Jacob Trapp (1899 – 1992), Unitarian minister

Thought for the day, Saturday 8th July

“I am the breath of the Most High, blanketing the earth like mist, filling the sky with towering clouds.
I encompass distant galaxies, and walk in the innermost abyss.
Over crest and trough, over sea and land, over every people and nation I hold sway…
Before time, at the beginning of beginnings, God created Me.
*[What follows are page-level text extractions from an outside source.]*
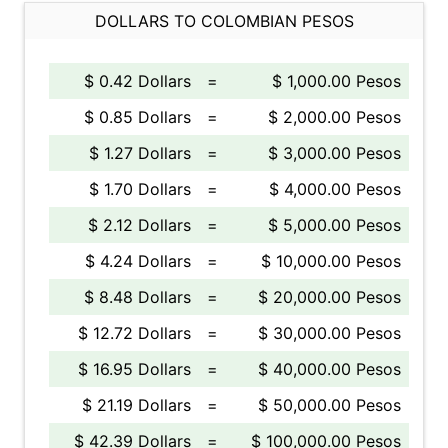
DOLLARS TO COLOMBIAN PESOS
$ 0.42 Dollars
=
$ 1,000.00 Pesos
$ 0.85 Dollars
=
$ 2,000.00 Pesos
$ 1.27 Dollars
=
$ 3,000.00 Pesos
$ 1.70 Dollars
=
$ 4,000.00 Pesos
$ 2.12 Dollars
=
$ 5,000.00 Pesos
$ 4.24 Dollars
=
$ 10,000.00 Pesos
$ 8.48 Dollars
=
$ 20,000.00 Pesos
$ 12.72 Dollars
=
$ 30,000.00 Pesos
$ 16.95 Dollars
=
$ 40,000.00 Pesos
$ 21.19 Dollars
=
$ 50,000.00 Pesos
$ 42.39 Dollars
=
$ 100,000.00 Pesos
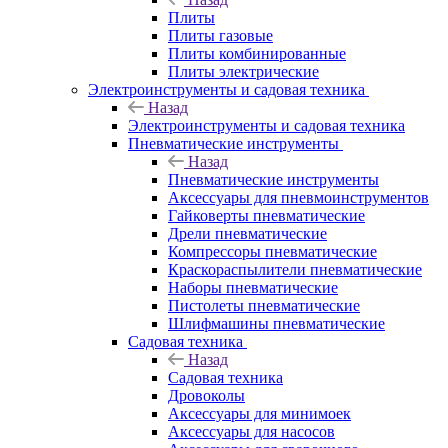
Плиты
Плиты газовые
Плиты комбинированные
Плиты электрические
Электроинструменты и садовая техника
Назад
Электроинструменты и садовая техника
Пневматические инструменты
Назад
Пневматические инструменты
Аксессуары для пневмоинструментов
Гайковерты пневматические
Дрели пневматические
Компрессоры пневматические
Краскораспылители пневматические
Наборы пневматические
Пистолеты пневматические
Шлифмашины пневматические
Садовая техника
Назад
Садовая техника
Дровоколы
Аксессуары для минимоек
Аксессуары для насосов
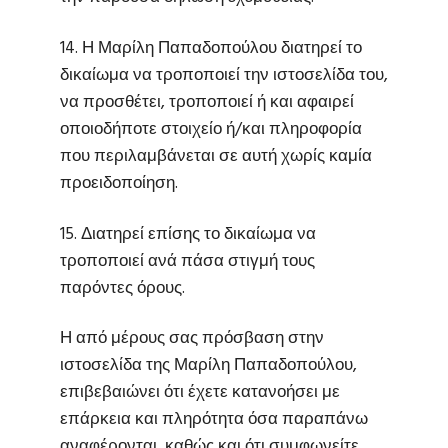
14. Η Μαρίλη Παπαδοπούλου διατηρεί το
δικαίωμα να τροποποιεί την ιστοσελίδα του,
να προσθέτει, τροποποιεί ή και αφαιρεί
οποιοδήποτε στοιχείο ή/και πληροφορία
που περιλαμβάνεται σε αυτή χωρίς καμία
προειδοποίηση.
15. Διατηρεί επίσης το δικαίωμα να
τροποποιεί ανά πάσα στιγμή τους
παρόντες όρους.
Η από μέρους σας πρόσβαση στην
ιστοσελίδα της Μαρίλη Παπαδοπούλου,
επιβεβαιώνει ότι έχετε κατανοήσει με
επάρκεια και πληρότητα όσα παραπάνω
αναφέρονται, καθώς και ότι συμφωνείτε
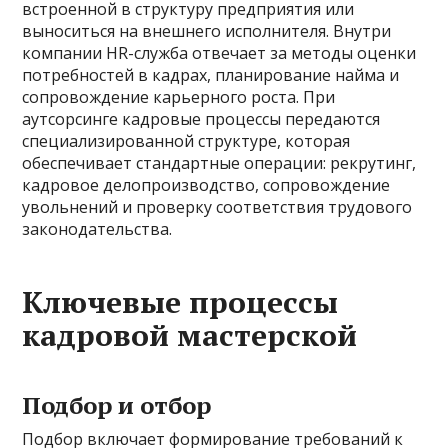
встроенной в структуру предприятия или
выноситься на внешнего исполнителя. Внутри
компании HR-служба отвечает за методы оценки
потребностей в кадрах, планирование найма и
сопровождение карьерного роста. При
аутсорсинге кадровые процессы передаются
специализированной структуре, которая
обеспечивает стандартные операции: рекрутинг,
кадровое делопроизводство, сопровождение
увольнений и проверку соответствия трудового
законодательства.
Ключевые процессы
кадровой мастерской
Подбор и отбор
Подбор включает формирование требований к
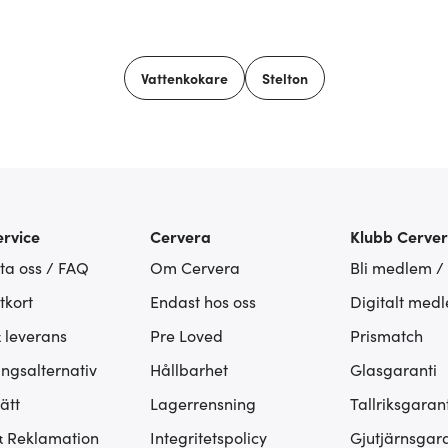
Vattenkokare
Stelton
rvice
Cervera
Klubb Cerve
ta oss / FAQ
Om Cervera
Bli medlem /
tkort
Endast hos oss
Digitalt med
& leverans
Pre Loved
Prismatch
ingsalternativ
Hållbarhet
Glasgaranti
ätt
Lagerrensning
Tallriksgarant
& Reklamation
Integritetspolicy
Gjutjärnsgara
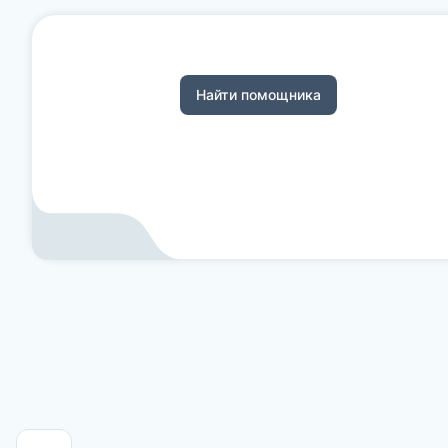
Найти помощника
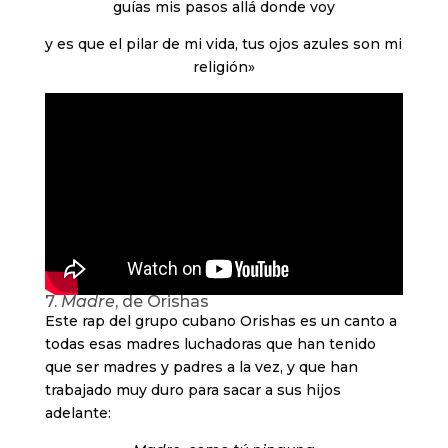
guías mis pasos allá donde voy
y es que el pilar de mi vida, tus ojos azules son mi
religión»
7.
Madre
, de Orishas
Este rap del grupo cubano Orishas es un canto a
todas esas madres luchadoras que han tenido
que ser madres y padres a la vez, y que han
trabajado muy duro para sacar a sus hijos
adelante:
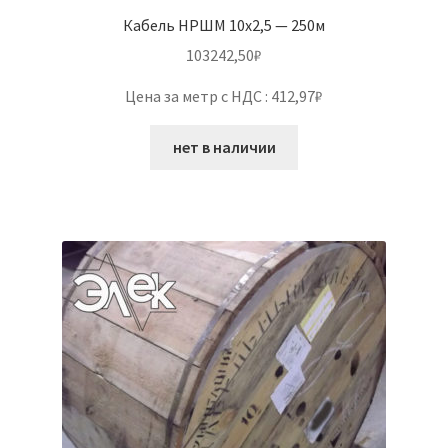
Кабель НРШМ 10х2,5 — 250м
103242,50
₽
Цена за метр с НДС : 412,97₽
нет в наличии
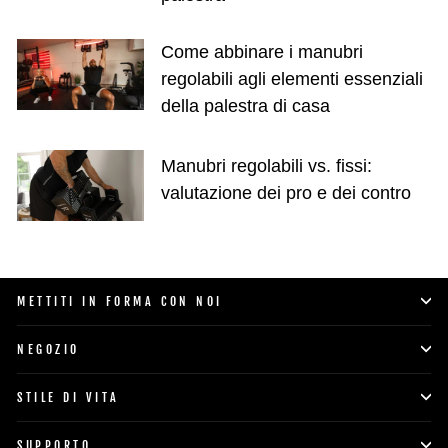
Come abbinare i manubri
regolabili agli elementi essenziali
della palestra di casa
Manubri regolabili vs. fissi:
valutazione dei pro e dei contro
METTITI IN FORMA CON NOI
NEGOZIO
STILE DI VITA
SUPPORTO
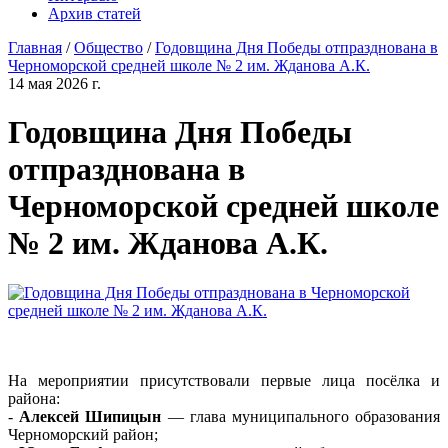
Архив статей
Главная
/
Общество
/
Годовщина Дня Победы отпразднована в
Черноморской средней школе № 2 им. Жданова А.К.
14 мая 2026 г.
Годовщина Дня Победы
отпразднована в
Черноморской средней школе
№ 2 им. Жданова А.К.
На мероприятии присутствовали первые лица посёлка и
района:
-
Алексей Шипицын
— глава муниципального образования
Черноморский район;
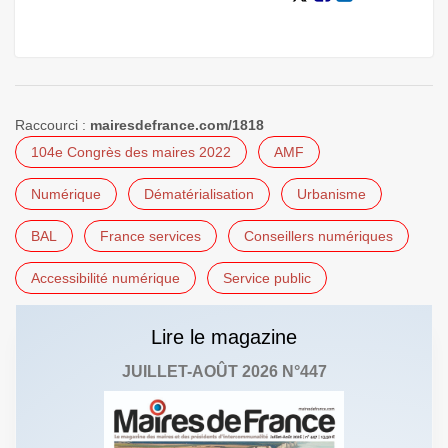
Raccourci :
mairesdefrance.com/1818
104e Congrès des maires 2022
AMF
Numérique
Dématérialisation
Urbanisme
BAL
France services
Conseillers numériques
Accessibilité numérique
Service public
Lire le magazine
JUILLET-AOÛT 2026 N°447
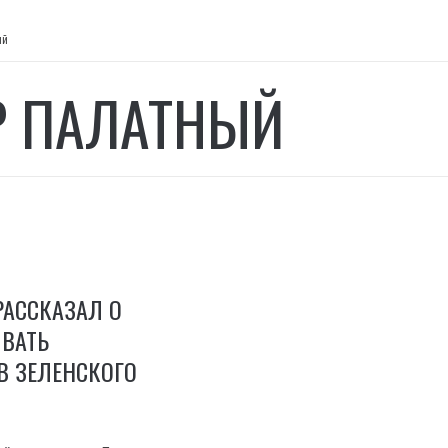
ый
Р ПАЛАТНЫЙ
РАССКАЗАЛ О
ИВАТЬ
В ЗЕЛЕНСКОГО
And I shall remain forever…
I grew tall like a cedar in Lebanon, and like a cypress on the heights of Hermon.
I grew tall like a palm tree in En-gaddi, and as a rose plant in Jericho, as a fair olive tree in a pleasant field, and grew up as a plane tree by the water.
I gave a sweet smell like cinnamon and camel’s thorn, and I yielded a pleasant odour like the best myrrh, like galbanum, onyx, and storax, and like the fragrance of frankincense in the tabernacle.
Like a terebinth I spread out my branches, and my branches are glorious and graceful.
Like a vine I caused loveliness to bud, and my blossoms became glorious and abundant fruit.
I am the Mother of true love, wonder, knowledge, and holy hope.
Beyond time, I am yet given to time, a gift to all My children: to all that He has named.
Come to me, you who desire me, and eat your fill of my produce.
For the remembrance of me is sweeter than honey, and my inheritance sweeter than the honeycomb.
Those who eat me will hunger for more, and those who drink me will thirst for more…
At first I was like a narrow stream from a river, and as a shallow brook into a garden.
I said, I will water my best garden, I will moisten my finest beds,
Then my brook became a river, and my river became a sea.
I make instruction shine forth like the dawn, its shimmering seen from afar.
I pour out teaching like prophecy, and leave it for future generations.
Know this: I do not labour for myself alone, but for all you who seek Wisdom.”

From The Wisdom of Jesus Ben Sirach (also known as Ecclesiasticus), chapter 24

Thought for the day, Friday 7th July

“There is a bird on this body tree
That dances in the ecstasy of life.
No one knows where it is,
And who could ever know
What its music means?
It nests where branches cast deep shadow;
It comes in the dusk and flies away at dawn
And never says a word of what it intends.

No one can tell me anything
About this bird that sings in my blood.
It isn’t coloured or colourless;
It doesn’t have a form, or outline;
It sits always in the shadow of love.
It lives within the Unreachable, the Boundless, the Eternal
And no one can tell when it comes or when it goes.

Kabir says, “Fellow seeker,
The mystery of this bird
Is marvellous and profound.
Be wise; struggle to know
Where this bird comes to rest.”

Kabir (15th century India)

Thought for the day, Tuesday 4th July

“We have become used to the possession of certain inalienable rights: life, liberty, the pursuit of happiness, among others, in our modern world. These are rights that we take for granted, that are enshrined in constitutions and maintained by the law of the land; and yet even within civilized societies there are many who do not enjoy these rights. The poor, the disadvantaged, and others who live on the margins of society need the actions and voices of those who honour the commitment to the alienable rights that we should all enjoy.”